**TAREA BREVE 1:**
Contesta estas preguntas acerca del texto sobre el castigo:
(a) ¿Dónde se produce el mal con que se castiga?
(b) ¿Qué finalidad cumple el castigo en el ejemplo de la madre y el niño?
(c) ¿Qué componente aparece cuando la relación se sublimiza?
**TAREA BREVE 2:** Por favor, reproduce el fragmento del texto sobre el castigo que comienza con "Hay una regla" y sigue hasta "son más útiles.".

**TEXTO PROPORCIONADO:**
──────
La pregunta: Cómo se castiga, podría ser respondida diciendo
que se lo hace produciendo un mal. Donde? En el cuerpo o en el alma.
¿Por qué? ¿Que mueve al poderoso? Puede ser que obedezca a
reacciones instintivas, al deseo de venganza, o al simple placer de dañar,
afirmando al mismo tiempo la propia superioridad. En caso de que
reaccione intelectualmente, preguntándose a sí mismo por qué lo
hace, tratando de justificar el acto ante su conciencia, ante el
penado y ante terceros, nace la reflexión que procura documentar el
castigo.
Piensa entonces el sujeto que no propina mal por simple placer,
sino para lograr algo que va más allá de la acción de castigar.
Generalmente se tiene el convencimiento que sirve para corregir
comportamientos que el poderoso, juzga inadecuados para la
subsistencia del esquema de dominación del que es titular. La madre
castiga al niño, a quien quiere, para que aprenda a orientar su
conducta conforme a lo que ella cree conveniente, según la
experiencia familiar y social que se le ha transmitido y ha asimilado.
Hay una regla que la madre impone a su hijo, regla que ella no ha
creado íntegramente, pero que le corresponde aplicar. Comprende que
el castigo duele, pero está segura que es necesario, porque en
definitiva significará la obtención de un valor superior, concretado
en comportamiento acorde con lo que se espera del niño a la edad de
que se trate. Aquí el castigo cumple una finalidad educativa. Dirían
algunos psicólogos que hay una introyección compulsiva, que es la
fase esencial de la psicogénesis de las nociones de derecho y deber.
La capacidad de establecer reflejos condicionados entre estímulos
coactivos y vivencias de satisfacción o de sufrimiento, es lo que
hace prever la conveniencia de adaptarse a las pautas que la personal
experiencia demuestra son más útiles.
Cuando la relación se sublimiza, y ambas partes aceptan que la
razón prime sobre la fuerza bruta, aparece otro componente aún no
considerado aquí que es la legitimidad del uso del poder de castigar.
El convencimiento de la existencia de esa legitimidad hace más fuerte
al poderoso, porque añade una dominación de tipo espiritual que
antes no tenía. La pena no es entonces una imposición lisa y llana
de un mal, sino que lo es en tanto y en cuanto quien la aplique tenga
legitimidad. El niño, llegado a la edad de razonar, sabe cuándo el
padre usa ilegítimamente de su poder, sea porque el progenitor no
guarda coherencia con actitudes anteriores, sea porque abusa de su
preponderancia. Si es así la autoridad se resiente y se torna débil.
──────
**REGISTROS DE DATOS:**
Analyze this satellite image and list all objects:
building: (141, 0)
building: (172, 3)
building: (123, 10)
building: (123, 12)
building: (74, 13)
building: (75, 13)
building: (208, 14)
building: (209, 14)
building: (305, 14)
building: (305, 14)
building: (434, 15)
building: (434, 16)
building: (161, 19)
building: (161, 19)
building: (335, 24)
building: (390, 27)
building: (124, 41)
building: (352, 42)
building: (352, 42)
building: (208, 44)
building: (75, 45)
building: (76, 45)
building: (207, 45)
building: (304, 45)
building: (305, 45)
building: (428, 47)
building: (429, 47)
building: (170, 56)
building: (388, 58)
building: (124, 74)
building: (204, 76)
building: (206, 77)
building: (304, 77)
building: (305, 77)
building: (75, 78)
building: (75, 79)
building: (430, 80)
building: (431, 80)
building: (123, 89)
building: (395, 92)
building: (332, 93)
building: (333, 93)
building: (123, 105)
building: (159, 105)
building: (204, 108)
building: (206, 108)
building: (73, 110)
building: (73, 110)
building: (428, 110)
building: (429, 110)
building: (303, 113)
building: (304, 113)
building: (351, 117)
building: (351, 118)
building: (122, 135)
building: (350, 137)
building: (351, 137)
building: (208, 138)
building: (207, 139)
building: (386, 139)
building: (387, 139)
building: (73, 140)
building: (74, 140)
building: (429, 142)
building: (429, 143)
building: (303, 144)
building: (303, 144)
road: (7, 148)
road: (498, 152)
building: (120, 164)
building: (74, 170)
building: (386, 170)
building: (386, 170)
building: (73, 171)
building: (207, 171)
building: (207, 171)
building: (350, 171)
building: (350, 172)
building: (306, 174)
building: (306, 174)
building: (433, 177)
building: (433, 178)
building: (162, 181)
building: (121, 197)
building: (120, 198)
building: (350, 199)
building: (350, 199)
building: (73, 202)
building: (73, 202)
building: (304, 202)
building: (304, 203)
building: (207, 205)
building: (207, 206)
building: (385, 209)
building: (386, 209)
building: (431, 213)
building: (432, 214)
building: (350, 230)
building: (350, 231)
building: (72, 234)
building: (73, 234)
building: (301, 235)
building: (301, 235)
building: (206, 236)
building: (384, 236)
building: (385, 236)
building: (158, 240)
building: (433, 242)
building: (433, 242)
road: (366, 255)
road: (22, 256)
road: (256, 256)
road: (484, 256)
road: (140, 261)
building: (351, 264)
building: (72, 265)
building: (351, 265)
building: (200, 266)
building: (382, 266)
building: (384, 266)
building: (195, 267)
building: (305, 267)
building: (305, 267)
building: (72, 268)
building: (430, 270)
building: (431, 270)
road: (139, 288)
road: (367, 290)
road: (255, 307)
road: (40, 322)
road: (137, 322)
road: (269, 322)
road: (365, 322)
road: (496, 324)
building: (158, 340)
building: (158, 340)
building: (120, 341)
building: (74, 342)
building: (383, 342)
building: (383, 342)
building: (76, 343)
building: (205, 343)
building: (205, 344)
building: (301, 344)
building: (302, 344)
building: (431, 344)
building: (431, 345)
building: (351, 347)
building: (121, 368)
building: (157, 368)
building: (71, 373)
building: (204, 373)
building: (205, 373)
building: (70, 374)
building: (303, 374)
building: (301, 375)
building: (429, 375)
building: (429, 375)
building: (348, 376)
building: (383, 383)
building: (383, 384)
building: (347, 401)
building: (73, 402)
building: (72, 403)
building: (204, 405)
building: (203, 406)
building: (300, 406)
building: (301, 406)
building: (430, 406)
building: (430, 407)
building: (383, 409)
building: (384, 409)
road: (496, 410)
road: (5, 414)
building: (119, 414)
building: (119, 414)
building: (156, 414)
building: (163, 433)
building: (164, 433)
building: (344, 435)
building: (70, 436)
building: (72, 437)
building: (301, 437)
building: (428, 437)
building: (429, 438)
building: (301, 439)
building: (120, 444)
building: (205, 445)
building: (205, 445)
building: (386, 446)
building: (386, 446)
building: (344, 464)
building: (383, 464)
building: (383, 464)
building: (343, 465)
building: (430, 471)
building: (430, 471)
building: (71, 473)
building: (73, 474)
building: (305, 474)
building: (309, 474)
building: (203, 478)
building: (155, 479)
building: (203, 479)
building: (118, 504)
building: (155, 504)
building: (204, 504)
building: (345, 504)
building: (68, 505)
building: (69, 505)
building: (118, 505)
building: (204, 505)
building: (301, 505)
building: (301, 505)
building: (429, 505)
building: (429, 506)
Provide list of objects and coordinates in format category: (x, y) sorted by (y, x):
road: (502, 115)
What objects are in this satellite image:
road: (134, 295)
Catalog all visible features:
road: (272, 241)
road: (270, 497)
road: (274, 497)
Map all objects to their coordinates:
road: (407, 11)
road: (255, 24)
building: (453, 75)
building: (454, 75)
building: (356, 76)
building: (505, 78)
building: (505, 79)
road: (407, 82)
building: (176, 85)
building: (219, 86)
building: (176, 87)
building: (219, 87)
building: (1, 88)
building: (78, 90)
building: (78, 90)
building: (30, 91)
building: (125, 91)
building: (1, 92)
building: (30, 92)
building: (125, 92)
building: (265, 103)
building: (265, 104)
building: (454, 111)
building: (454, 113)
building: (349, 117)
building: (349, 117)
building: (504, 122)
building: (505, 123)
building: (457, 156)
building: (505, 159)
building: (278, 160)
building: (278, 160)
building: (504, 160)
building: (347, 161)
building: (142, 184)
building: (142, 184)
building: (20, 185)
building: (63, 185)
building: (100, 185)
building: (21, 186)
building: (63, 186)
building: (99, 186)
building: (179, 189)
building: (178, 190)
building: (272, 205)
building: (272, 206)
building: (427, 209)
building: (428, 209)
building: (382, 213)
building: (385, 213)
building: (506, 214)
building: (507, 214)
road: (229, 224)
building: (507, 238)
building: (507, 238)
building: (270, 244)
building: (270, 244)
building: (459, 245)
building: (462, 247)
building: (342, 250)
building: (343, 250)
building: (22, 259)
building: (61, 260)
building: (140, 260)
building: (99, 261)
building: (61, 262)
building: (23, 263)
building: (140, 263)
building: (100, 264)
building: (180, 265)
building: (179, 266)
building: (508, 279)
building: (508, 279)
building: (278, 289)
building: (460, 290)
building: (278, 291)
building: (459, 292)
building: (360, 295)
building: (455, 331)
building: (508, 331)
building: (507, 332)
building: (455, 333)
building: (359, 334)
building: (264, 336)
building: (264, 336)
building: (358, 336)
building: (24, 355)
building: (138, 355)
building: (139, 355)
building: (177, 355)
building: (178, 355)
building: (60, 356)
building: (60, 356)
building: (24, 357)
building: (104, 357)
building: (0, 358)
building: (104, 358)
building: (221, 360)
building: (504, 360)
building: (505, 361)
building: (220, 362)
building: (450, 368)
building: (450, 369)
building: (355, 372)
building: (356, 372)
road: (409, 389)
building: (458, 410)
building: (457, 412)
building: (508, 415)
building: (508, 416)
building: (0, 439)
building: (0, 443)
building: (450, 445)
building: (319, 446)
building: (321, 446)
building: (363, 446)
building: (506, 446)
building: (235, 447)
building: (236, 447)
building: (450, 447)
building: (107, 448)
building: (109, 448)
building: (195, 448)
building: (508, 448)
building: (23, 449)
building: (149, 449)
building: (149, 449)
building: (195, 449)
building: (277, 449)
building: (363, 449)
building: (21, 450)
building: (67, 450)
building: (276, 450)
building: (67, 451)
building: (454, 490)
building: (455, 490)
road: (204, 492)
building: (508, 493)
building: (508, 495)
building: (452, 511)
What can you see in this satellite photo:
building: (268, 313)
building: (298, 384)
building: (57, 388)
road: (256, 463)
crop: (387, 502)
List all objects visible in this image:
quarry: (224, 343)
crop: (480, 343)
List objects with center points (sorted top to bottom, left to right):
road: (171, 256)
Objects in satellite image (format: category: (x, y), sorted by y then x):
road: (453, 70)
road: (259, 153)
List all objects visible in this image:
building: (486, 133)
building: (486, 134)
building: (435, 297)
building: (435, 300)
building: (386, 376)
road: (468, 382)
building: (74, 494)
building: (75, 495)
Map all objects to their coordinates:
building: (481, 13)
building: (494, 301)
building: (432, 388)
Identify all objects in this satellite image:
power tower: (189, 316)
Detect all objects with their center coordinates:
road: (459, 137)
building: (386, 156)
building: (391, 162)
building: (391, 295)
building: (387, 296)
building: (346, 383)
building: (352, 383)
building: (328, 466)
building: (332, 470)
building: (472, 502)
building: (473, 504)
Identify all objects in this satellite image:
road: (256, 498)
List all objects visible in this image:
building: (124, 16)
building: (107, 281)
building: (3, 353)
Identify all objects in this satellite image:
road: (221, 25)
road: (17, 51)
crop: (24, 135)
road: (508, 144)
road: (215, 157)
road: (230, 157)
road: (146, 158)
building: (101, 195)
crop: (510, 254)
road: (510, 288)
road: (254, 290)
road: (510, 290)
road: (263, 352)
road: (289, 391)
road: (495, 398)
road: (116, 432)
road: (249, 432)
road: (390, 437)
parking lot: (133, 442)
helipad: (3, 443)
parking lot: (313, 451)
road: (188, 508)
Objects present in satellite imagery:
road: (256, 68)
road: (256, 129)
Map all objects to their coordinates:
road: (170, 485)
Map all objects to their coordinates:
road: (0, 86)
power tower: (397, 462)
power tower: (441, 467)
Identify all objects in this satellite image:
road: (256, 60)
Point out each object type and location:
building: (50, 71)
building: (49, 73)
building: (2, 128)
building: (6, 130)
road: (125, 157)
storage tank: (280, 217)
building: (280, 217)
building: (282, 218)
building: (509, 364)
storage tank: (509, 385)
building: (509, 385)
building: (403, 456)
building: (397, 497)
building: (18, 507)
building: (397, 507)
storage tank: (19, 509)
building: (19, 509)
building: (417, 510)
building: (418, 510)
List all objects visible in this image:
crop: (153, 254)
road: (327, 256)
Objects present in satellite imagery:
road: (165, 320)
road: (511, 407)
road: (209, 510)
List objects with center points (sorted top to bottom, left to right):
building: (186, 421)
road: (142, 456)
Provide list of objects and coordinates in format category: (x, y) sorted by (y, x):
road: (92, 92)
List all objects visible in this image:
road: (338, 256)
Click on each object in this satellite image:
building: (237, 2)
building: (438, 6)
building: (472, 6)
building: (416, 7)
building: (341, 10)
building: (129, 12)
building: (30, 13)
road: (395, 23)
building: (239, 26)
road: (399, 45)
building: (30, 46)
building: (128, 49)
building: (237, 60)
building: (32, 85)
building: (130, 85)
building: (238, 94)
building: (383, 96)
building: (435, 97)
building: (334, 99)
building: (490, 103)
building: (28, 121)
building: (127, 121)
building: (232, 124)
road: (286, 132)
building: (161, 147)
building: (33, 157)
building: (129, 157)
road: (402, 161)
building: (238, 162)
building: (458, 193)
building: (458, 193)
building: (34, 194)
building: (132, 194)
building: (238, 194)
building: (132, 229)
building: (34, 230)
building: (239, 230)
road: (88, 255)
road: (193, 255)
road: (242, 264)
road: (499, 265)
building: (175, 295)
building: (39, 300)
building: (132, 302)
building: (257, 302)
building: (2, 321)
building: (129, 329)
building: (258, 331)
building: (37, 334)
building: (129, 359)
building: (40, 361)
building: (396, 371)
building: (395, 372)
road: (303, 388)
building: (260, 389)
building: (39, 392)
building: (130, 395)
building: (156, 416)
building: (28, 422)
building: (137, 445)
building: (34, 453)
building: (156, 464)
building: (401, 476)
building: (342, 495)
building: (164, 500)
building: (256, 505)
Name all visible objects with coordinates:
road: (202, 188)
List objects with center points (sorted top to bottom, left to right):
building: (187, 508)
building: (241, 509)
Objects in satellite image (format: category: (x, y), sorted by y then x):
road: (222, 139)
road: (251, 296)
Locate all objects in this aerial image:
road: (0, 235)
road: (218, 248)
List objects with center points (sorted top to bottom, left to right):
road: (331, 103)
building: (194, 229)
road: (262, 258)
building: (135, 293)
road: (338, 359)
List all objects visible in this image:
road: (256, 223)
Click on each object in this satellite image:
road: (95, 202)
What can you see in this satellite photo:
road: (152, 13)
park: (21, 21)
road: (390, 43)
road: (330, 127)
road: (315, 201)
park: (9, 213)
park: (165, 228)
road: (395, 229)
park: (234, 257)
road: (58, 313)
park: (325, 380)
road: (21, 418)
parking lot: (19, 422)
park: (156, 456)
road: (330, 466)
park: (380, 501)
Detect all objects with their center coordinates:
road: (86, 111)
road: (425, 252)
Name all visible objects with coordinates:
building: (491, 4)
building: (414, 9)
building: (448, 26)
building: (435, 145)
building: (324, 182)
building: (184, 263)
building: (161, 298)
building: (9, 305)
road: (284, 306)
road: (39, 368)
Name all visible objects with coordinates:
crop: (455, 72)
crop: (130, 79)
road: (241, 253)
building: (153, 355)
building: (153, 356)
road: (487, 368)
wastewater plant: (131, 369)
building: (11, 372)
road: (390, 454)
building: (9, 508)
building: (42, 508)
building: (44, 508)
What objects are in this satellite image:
──────
**RESPUESTA 1:**
(a) En el cuerpo o en el alma.
(b) Una finalidad educativa.
(c) La legitimidad del uso del poder de castigar.

**RESPUESTA 2:**
Hay una regla que la madre impone a su hijo, regla que ella no ha
creado íntegramente, pero que le corresponde aplicar. Comprende que
el castigo duele, pero está segura que es necesario, porque en
definitiva significará la obtención de un valor superior, concretado
en comportamiento acorde con lo que se espera del niño a la edad de
que se trate. Aquí el castigo cumple una finalidad educativa. Dirían
algunos psicólogos que hay una introyección compulsiva, que es la
fase esencial de la psicogénesis de las nociones de derecho y deber.
La capacidad de establecer reflejos condicionados entre estímulos
coactivos y vivencias de satisfacción o de sufrimiento, es lo que
hace prever la conveniencia de adaptarse a las pautas que la personal
experiencia demuestra son más útiles.